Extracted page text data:
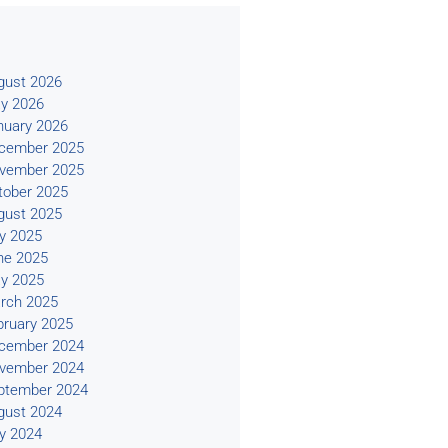
s
gust 2026
y 2026
nuary 2026
cember 2025
vember 2025
tober 2025
gust 2025
ly 2025
ne 2025
y 2025
rch 2025
bruary 2025
cember 2024
vember 2024
ptember 2024
gust 2024
ly 2024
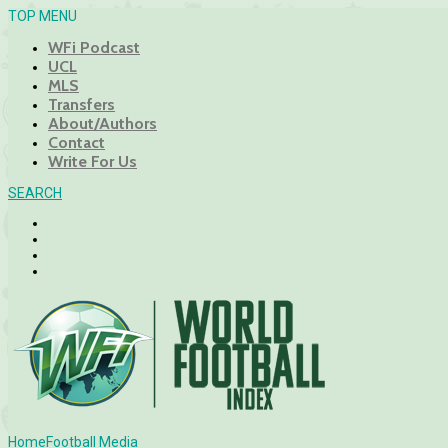
TOP MENU
WFi Podcast
UCL
MLS
Transfers
About/Authors
Contact
Write For Us
SEARCH
Home
Football Media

AIM OF THE EXERCISE:
Reproduce each entry verbatim, excluding any embedded images.

ANSWER:
s
gust 2026
y 2026
nuary 2026
cember 2025
vember 2025
tober 2025
gust 2025
ly 2025
ne 2025
y 2025
rch 2025
bruary 2025
cember 2024
vember 2024
ptember 2024
gust 2024
ly 2024
TOP MENU
WFi Podcast
UCL
MLS
Transfers
About/Authors
Contact
Write For Us
SEARCH
Home
Football Media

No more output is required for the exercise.